Утром к хате, в которой размещался полевой госпиталь, подогнали много убогих крестьянских подвод. Положили в них тяжелораненых, по два человека на подводу, укрыли тонкими и ветхими серого цвета солдатскими одеялами, — только бледные лица смотрели в небо да белели бинты у раненных в голову. Легкораненых — серую солдатскую массу с белыми повязками, чаще всего на руках, отправили пешком, вместе с санитарами. И так поехали. И так пошли и поехали на станцию Вильковышки, в тридцати верстах отсюда.
Погода была хорошая: хотя и холодная, как всегда в октябре, но сухая.
«Чтобы только не пошел в дороге дождь, — думал я. — Ну, однако же, до вечера погода, вероятно, постоит, а мы успеем доехать».
Я был доволен; я был рад ехать на свежем воздухе и смотреть, лежа, на серое небо.
Однако вскоре стало немного досадно, что едут невероятно медленно, не более версты в час. Часто останавливались, снимали кого-то, перекладывали, что ли. И это было еще досаднее, хотя тогда не трясло.
Телеги были очень тряские, подстеленное сено сразу слежалось, а дорога становилась чем дальше, тем все хуже, каменистая и неровная...

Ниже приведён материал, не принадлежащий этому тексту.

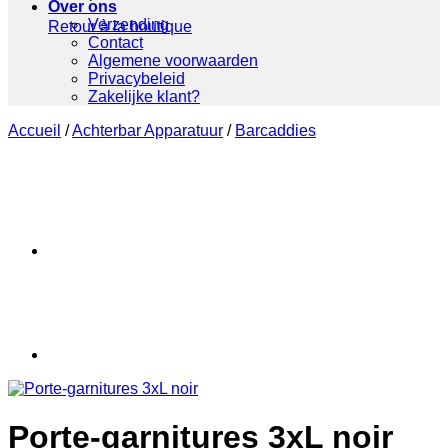
Over ons
Verzending
Retour à la boutique
Contact
Algemene voorwaarden
Privacybeleid
Zakelijke klant?
Accueil
/
Achterbar Apparatuur
/
Barcaddies
Porte-garnitures 3xL noir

Вначале я крепился, опирался на руки, сжимал зубы, напрягал живот и все тело. Потом невольно стал терять терпение и добродушное настроение.
Когда очень подбрасывало на ухабах, стал кричать сквозь стиснутые от боли зубы:
— Тише, тише!.. Остановитесь же, остановитесь! Замучите!
Так трясло и так подкидывало на каждом камне, на каждом ухабе, что боль в ноге уже невозможно было терпеть.
Обоз растянулся на полверсты или более. То одна, то другая подвода останавливалась, отставала, потом догоняла переднюю, когда та останавливалась. И я слышал и спереди и сзади стоны на подводах, злое ворчание, жалобы. Только санитары и легкораненые весело шли рядом или сзади, обгоняли, останавливались, курили и разговаривали, даже рассказывали что-то веселое и смеялись.
Мой сосед, который лежал рядом, с левой стороны, какой-то пехотинец, сначала очень стонал, потом все тише и тише и, наконец, совсем утих. Я со страхом подумал, как бы он не умер, лежа тут рядом со мной на одной телеге.
Когда не очень трясло, я думал о том, что такое боль, почему ее нельзя представить себе, когда перестает болеть, и почему ее чувствуют все живые существа. Что такое боль? Раздражение нервов; следовательно, боль существует как бы только в мыслях того, кому больно. Но, может быть, и дереву больно, когда его рубят топором, только мы этого не знаем.
Я проклинал войну, проклинал скверную медицинскую помощь, с горечью думал о том, что медицинская наука еще очень слабая наука, хотя и пишут в газетах и журналах о разных необыкновенных операциях, будто и в сердце могут что-то вычистить, разрезать, зашить — и вылечить. Я проклинал все тряские телеги в мире, с досадой думал о том, что крестьянину ведь очень просто сделать что-то более удобное, не такое тряское, но где уж это сделать таким медлительным, бестолковым жмогусам-возницам.
Теперь мне было больно, когда и не трясло. К ноге нельзя было притронуться, нельзя было хоть чуть-чуть повернуть ее. А здоровая нога зябла, и всему мне становилось скверно и холод.
Я думал, сколько часов мы уже едем. Может, два? Может, четыре?
Сосед пошевелился и попросил курить. Жмогус не слышал, и я сердито крикнул ему в спину:
— Остановись! Остановись же ты!
Старик-жмогус услышал, ничего не сказал и остановил коня. Затем посмотрел через плечо, а затем слез с телеги.
— Он курить просит... — сказал я капризно.
Дед-жмогус, с седенькой небритой щетиной на лице,
достал кисет, свернул две цигарки, раскурил сперва одну, потом другую и уже раскуренную дал раненому. Тот взял ее слабой рукой и поднес к губам.